+++ DATASET RECORDS +++

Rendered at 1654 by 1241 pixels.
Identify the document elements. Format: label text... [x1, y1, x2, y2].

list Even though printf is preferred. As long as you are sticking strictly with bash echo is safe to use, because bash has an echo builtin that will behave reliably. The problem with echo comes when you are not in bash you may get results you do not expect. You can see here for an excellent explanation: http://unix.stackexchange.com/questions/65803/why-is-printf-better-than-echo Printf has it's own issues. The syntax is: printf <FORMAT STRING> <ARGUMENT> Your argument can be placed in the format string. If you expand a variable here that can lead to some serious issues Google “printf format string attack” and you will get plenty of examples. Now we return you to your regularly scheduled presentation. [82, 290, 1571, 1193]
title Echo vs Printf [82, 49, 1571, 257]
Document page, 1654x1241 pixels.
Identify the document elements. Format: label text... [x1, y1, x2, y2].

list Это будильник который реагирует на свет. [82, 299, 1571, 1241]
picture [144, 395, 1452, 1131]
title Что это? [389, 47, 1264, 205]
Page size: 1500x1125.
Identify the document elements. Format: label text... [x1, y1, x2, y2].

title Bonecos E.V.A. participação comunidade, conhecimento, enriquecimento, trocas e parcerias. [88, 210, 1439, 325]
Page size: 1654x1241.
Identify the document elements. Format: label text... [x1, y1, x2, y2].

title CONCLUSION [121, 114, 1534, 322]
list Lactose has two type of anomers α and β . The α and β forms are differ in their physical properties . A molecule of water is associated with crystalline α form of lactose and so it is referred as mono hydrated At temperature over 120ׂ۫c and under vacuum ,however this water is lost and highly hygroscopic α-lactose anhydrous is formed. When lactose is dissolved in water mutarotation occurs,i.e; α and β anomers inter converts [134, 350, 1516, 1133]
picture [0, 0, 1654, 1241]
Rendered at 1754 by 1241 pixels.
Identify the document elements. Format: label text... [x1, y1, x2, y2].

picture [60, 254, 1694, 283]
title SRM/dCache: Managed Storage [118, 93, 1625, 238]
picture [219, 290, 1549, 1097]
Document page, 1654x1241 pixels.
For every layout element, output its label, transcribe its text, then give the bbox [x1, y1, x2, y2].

+++

» DIRECTION
Turn the lines of the records into a Markdown table with columns "No." and "Line", starting with the line containing "Page size: 1500x1125." and going on through the line containing "title Bonecos E.V.A.", and leaving out any blank lines.

» COMPLETED TASK
| No. | Line |
|---|---|
| 1 | Page size: 1500x1125. |
| 2 | Identify the document elements. Format: label text... [x1, y1, x2, y2]. |
| 3 | title Bonecos E.V.A. participação comunidade, conhecimento, enriquecimento, trocas e parcerias. [88, 210, 1439, 325] |